Retour à la chambre. Cette fois, vous avez droit à deux packs, avec approximativement la même chose dedans. Mais c'est super-ciblé: re-chocolat de régime, lait raffermissant pour le corps, shampoing, rasoirs pour maman et papa, petits pots aux fruits (pas avant 4 mois, je vois pas l'utilité), lingettes pour le pépette, tétine gratos, re-bons de réduction pour faire une garde-robe de diva à p'tit bouchon. Et les pièges à cons commencent. Vous avez droit à une super cuillère en plastic. Vous voulez l'assiette qui va avec ? Prenez rendez-vous avec une de nos démonstratrices pour organiser une soirée Boîboîtes chez vous. Donnez vos coordonnées à l'éditeur du pack, on vous en enverra d'autres, aux dates clefs de la croissance de votre enfant. D'ailleurs, dans la boîte distribuée quand l'enfant a un mois, les réductions sur les fringues, c'est pour maman. Si vous ne faites pas attention (c'est écrit en trop petit pour que ça se remarque), vous allez en fait filer votre adresse à des boîtes de pub, qui vous enverront à tour de bras du mailing personnalisé. Les catalogues spécialisés ont le chic pour vous persuader que si vous ne commandez pas leurs trois quarts de trucs qui ne serviront quasi pas, vous êtes une mère indigne, et que votre gosse deviendra con comme un manche… Quant aux petits guides de puériculture fournis avec les packs, on y trouve presque plus de pub que de conseils.
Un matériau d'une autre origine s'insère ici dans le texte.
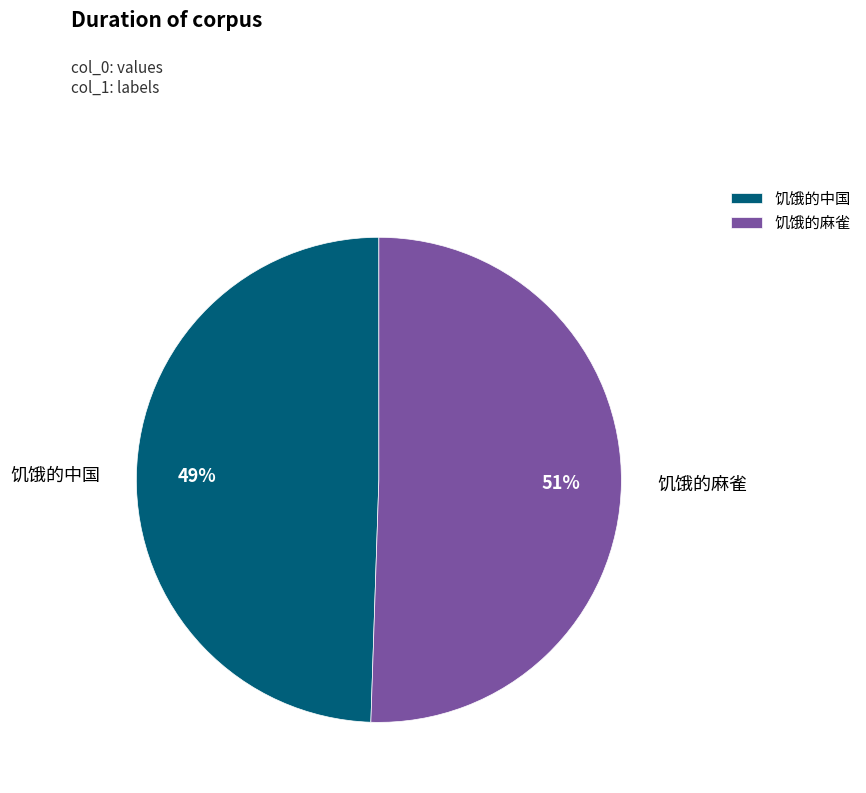

Which category has the biggest portion of the pie?

饥饿的麻雀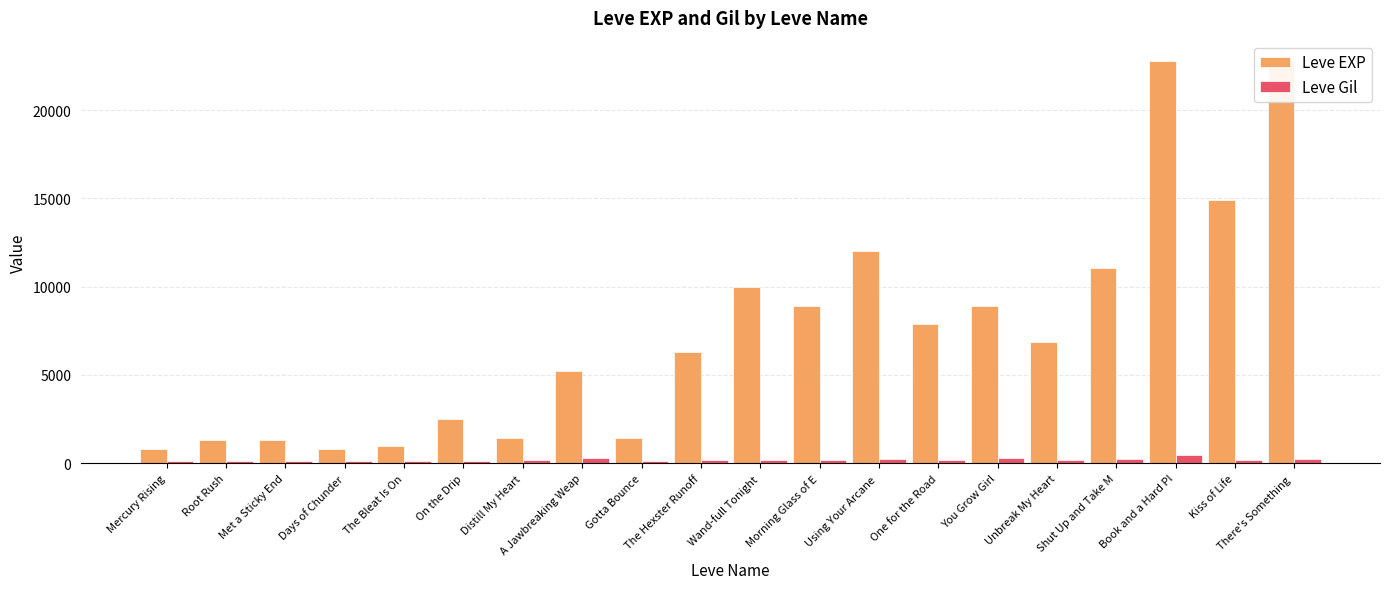

What is the value of the Leve EXP bar at the 3rd from the left?

1330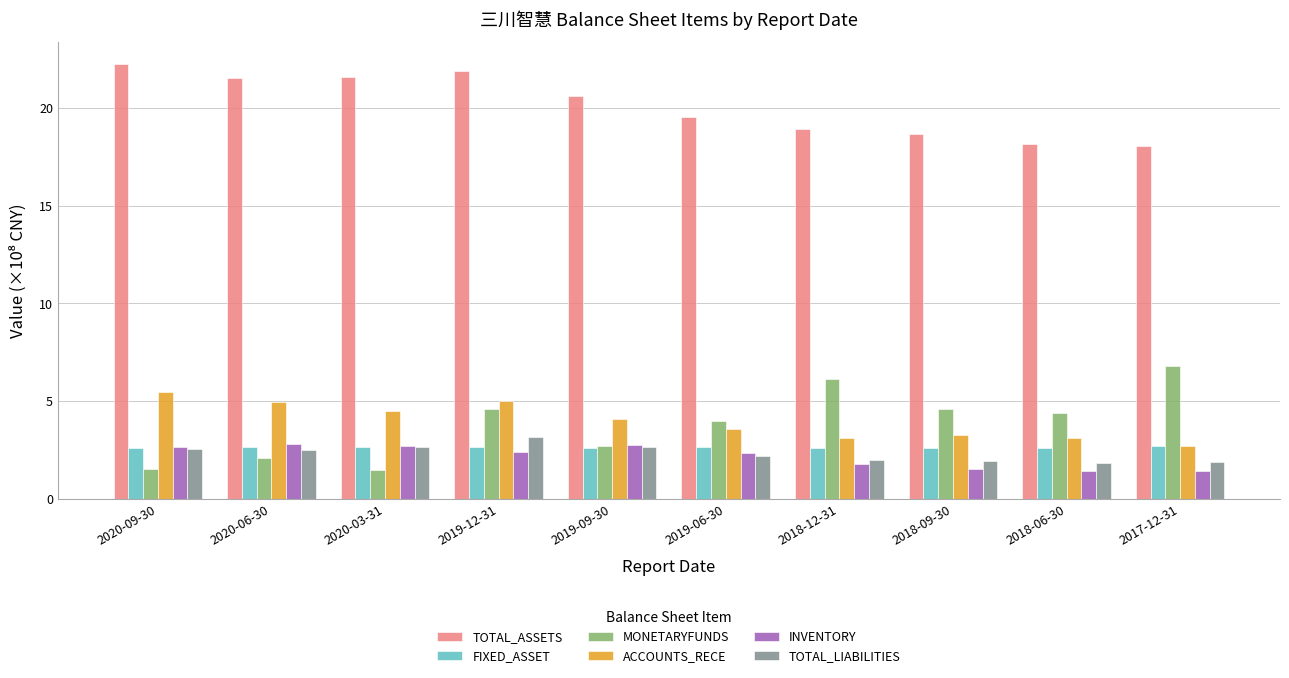

What is the difference between the highest and lowest values at 2018-12-31?

17.2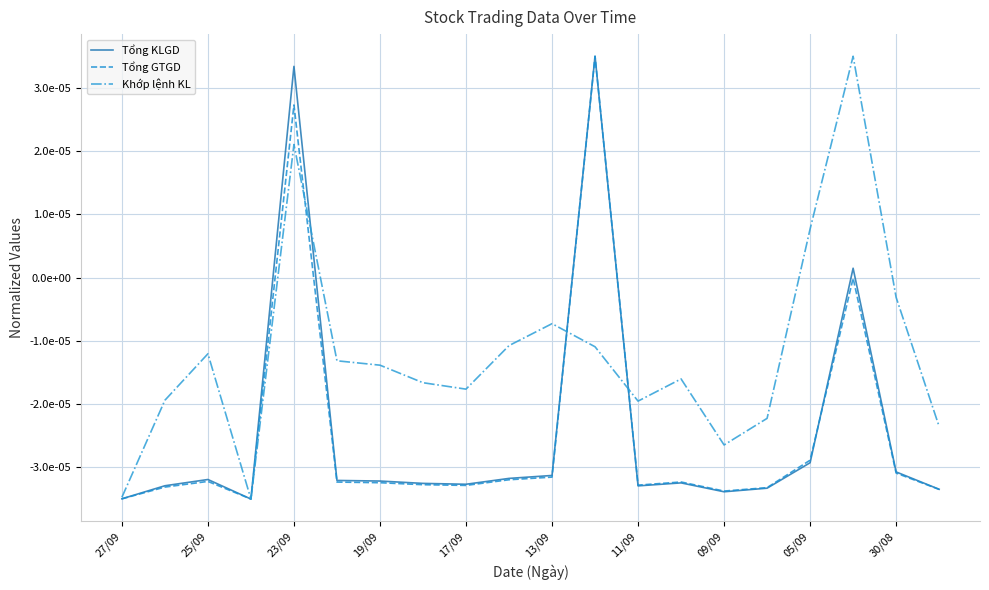

What are all the series names shown in the legend?

Tổng KLGD, Tổng GTGD, Khớp lệnh KL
Mais c'est pas tout. Voici l'infirmière qui entre dans la chambre pour la première toilette. Dans les bras, un paquet de couches et une grosse boîte. "Avez-vous de quoi faire la toilette du bébé? Sinon, nous vous proposons le pack Tûûûût (et là, on ne vous dit pas que ce sera facturé par la maternité)" et de te faire la gueule si tu réponds que tu utilises des produits naturels, et que tu as tout prévu, merci Madame.

Enfin tranquille jusqu'au troisième jour, celui où on commence le baby blues. Jour stratégique, qui voit débarquer la photographe, laquelle vous annonce que la maternité vous offre une photo gratuite de votre bébé. Fuyez ! Trouvez toutes les combines pour dire non (attention, la dame est persuasive). Les photos seront livrées chez vous vers la fin du premier mois, quand vous avez une gueule de déterrée, et une grosse déprime, lassée d'être toujours toute seule. Bien contente d'avoir de la compagnie, vous vous laisserez fourguer n'importe quoi, même l'agrandissement de la photo imprimée sur toile, façon tableau rustique (c’est kitsch, laid, et cher).

Ce sont les trucs classiques. Cette fois, on m'a offert la carte de groupe sanguin de mon fiston. La pédiatre m'a annoncé que c'était juste un moyen pour un labo de se faire de la pub. Parce que les médecins commencent gentiment à en avoir marre, eux aussi. Une maternité, un hôpital, c'est un endroit où on fait naître des bébés, où on soigne des personnes. Et les multinationales mettent la main dessus. Des gens qui sont couchés, qui s'ennuient parfois, souvent, ça fait des cerveaux vides avec de la place pour Coca-Cola. Comme si elles ne se faisaient pas déjà assez de flouze sur la vente des médicaments… Mais ça, c'est une autre histoire.